Ao longo das oficinas, o momento da pesagem e da medida da circunferência de cintura trazia muita expectativa para alguns participantes, então se passou a ressaltar o caráter puramente estimulatório da meta e que, se não atingida, não prejudicaria a participação nas atividades.
Na dinâmica da avaliação final, os participantes expressaram sua opinião sobre as práticas de EAN em grupo. Eles se mostraram satisfeitos com a proposta, os temas abordados e a periodicidade. Os participantes que não atingiram a meta justificaram o insucesso com a falta de comprometimento próprio e solicitaram participar novamente do grupo. Desta forma, se estabeleceu que aqueles que tiveram 75% de presença e/ou atingiram a meta proposta, passariam para um grupo de manutenção, com encontros a cada 4 meses. Os demais poderiam participar novamente do grupo no ano de 2016.
Pôde-se identificar alguns fatores limitantes durante a implantação dessa proposta de EAN, como a falta de recursos financeiros para compra de materiais educacionais. O espaço físico foi adaptado para a realização das oficinas, mas não era adequado à atividades mais interativas. Os pacientes consideraram a periodicidade e o tempo de duração das oficinas adequados, mas, com relação ao turno das atividades (realizadas a tarde), relataram preferir comparecer ao hospital no turno da manhã.
Com bases nesses fatores limitantes foram estabelecidas algumas modificações para o grupo de 2016, como atividades mais dinâmicas e o foco na presença às reuniões e nas modificações de comportamento alimentar, deixando as alterações dos parâmetros nutricionais como metas secundárias. No entanto, não houve mudança do local por falta de espaço físico mais adequado e também não houve alteração para o turno da manhã por indisponibilidade de sala.

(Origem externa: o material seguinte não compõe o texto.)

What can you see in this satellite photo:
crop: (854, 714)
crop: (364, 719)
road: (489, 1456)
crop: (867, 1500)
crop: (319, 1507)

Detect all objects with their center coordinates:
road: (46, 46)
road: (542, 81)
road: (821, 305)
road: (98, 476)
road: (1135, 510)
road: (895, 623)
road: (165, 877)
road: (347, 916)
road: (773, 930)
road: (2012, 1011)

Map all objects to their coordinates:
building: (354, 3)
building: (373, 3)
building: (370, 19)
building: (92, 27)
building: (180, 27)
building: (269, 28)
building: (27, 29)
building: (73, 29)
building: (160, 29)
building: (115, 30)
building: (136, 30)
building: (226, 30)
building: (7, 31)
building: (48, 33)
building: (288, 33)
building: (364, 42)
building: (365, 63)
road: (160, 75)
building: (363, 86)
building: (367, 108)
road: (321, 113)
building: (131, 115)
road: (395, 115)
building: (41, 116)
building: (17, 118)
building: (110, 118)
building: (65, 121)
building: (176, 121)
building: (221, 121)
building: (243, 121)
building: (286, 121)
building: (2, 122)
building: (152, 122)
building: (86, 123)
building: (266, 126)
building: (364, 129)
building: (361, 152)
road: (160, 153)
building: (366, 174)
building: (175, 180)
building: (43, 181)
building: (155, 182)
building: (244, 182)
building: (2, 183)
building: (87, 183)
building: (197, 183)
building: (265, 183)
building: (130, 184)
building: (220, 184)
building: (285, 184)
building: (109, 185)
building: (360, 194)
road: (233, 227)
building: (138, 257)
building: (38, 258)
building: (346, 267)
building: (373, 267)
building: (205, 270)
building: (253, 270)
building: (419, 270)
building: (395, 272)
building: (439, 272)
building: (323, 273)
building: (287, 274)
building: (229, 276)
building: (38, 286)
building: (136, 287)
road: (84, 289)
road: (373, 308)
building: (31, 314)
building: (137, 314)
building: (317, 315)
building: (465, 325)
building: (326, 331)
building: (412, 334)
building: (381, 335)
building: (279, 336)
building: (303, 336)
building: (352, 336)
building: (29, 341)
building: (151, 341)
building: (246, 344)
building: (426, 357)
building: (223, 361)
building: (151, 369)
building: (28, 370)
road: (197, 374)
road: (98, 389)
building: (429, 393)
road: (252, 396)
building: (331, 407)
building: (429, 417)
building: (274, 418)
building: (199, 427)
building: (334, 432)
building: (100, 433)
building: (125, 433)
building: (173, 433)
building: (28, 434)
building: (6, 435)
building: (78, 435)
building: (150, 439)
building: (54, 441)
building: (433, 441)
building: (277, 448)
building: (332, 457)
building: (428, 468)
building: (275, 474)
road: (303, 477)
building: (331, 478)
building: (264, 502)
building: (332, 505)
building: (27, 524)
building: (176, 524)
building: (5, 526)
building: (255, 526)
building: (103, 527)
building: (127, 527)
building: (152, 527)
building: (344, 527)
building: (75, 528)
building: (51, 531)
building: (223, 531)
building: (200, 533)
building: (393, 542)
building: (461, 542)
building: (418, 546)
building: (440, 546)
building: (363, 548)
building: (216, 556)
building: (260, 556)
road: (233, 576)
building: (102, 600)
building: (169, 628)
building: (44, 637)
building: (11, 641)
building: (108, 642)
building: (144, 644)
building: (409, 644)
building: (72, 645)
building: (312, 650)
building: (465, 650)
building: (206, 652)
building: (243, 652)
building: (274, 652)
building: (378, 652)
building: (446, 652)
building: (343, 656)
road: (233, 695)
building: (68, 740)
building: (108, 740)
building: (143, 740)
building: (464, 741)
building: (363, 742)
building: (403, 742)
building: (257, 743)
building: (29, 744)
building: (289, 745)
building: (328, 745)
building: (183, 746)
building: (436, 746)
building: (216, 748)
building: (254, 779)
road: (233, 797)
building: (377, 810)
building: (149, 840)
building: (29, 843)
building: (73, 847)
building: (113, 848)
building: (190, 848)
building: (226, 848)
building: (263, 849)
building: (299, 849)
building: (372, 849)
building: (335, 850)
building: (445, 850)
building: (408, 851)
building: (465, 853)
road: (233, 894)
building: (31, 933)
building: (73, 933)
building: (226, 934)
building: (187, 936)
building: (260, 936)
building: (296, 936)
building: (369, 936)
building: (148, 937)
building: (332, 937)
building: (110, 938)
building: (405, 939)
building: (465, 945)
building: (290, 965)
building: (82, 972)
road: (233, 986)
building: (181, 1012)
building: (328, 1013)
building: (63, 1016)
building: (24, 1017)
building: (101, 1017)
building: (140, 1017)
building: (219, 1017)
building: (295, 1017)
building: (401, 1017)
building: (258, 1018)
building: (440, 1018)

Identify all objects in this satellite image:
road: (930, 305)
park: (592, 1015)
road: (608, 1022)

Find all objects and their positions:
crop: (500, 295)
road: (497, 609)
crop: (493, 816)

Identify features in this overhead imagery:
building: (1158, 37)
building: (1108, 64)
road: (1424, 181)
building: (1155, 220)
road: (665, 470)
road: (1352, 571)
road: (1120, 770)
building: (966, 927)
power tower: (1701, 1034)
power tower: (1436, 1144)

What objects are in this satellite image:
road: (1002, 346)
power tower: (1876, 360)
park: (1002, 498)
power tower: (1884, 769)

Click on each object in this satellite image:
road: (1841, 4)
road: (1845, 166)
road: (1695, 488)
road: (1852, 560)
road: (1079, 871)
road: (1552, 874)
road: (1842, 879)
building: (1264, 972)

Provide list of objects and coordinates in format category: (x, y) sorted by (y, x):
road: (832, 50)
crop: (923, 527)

Em contrapartida, a experiência apresentou vários aspectos positivos. O momento do atendimento em grupo foi relatado com um espaço onde os participantes puderam expressar livremente sua opinião e confrontar suas ideias, o que normalmente não acontece nas consultas individuais. A partir disso, a equipe apreendeu sobre a importância do vínculo profissional-paciente, e que a comunicação acessível garante um diálogo efetivo, evitando distorções do compreendimento das orientações dietéticas.
Além disso, ressalta-se a facilidade de aceitação da proposta pela instituição, que vem garantindo a manutenção da atividade como parte da assistência nutricional. A proposta implantada teve como desdobramento o desenvolvimento de um projeto de pesquisa, no qual serão inseridos discentes do curso de especialização de Nutrição Clínica aplicada à Infectologia.
Ao final do primeiro trimestre de 2016, o tempo de espera para marcação de consultas reduziu em 60%, o que se acredita ter sido, pelo menos em parte, devido à implantação das atividades de EAN em grupo com foco no tratamento do excesso de peso e da síndrome metabólica.
A partir dessa experiência acredita-se que a EAN em grupo seja uma eficiente estratégia de atenção à saúde, que pode ser implementada para otimizar o cuidado nutricional nas comorbidades metabólicas de pacientes com doenças infecciosas e parasitárias. No entanto, são necessários trabalhos futuros para avaliar a efetividade dessas práticas de EAN na melhora dos parâmetros antropométricos e clínicos dos pacientes.
Observou-se que os participantes consolidaram seus conhecimentos e a autonomia para escolhas alimentares saudáveis e, com a troca de experiências, sentiram-se mais seguros e motivados em superar as dificuldades durante o tratamento nutricional. Portanto, a implementação da EAN em grupo foi efetiva na melhora da adesão às orientações nutricionais, refletindo em novos relatos de práticas alimentares saudáveis.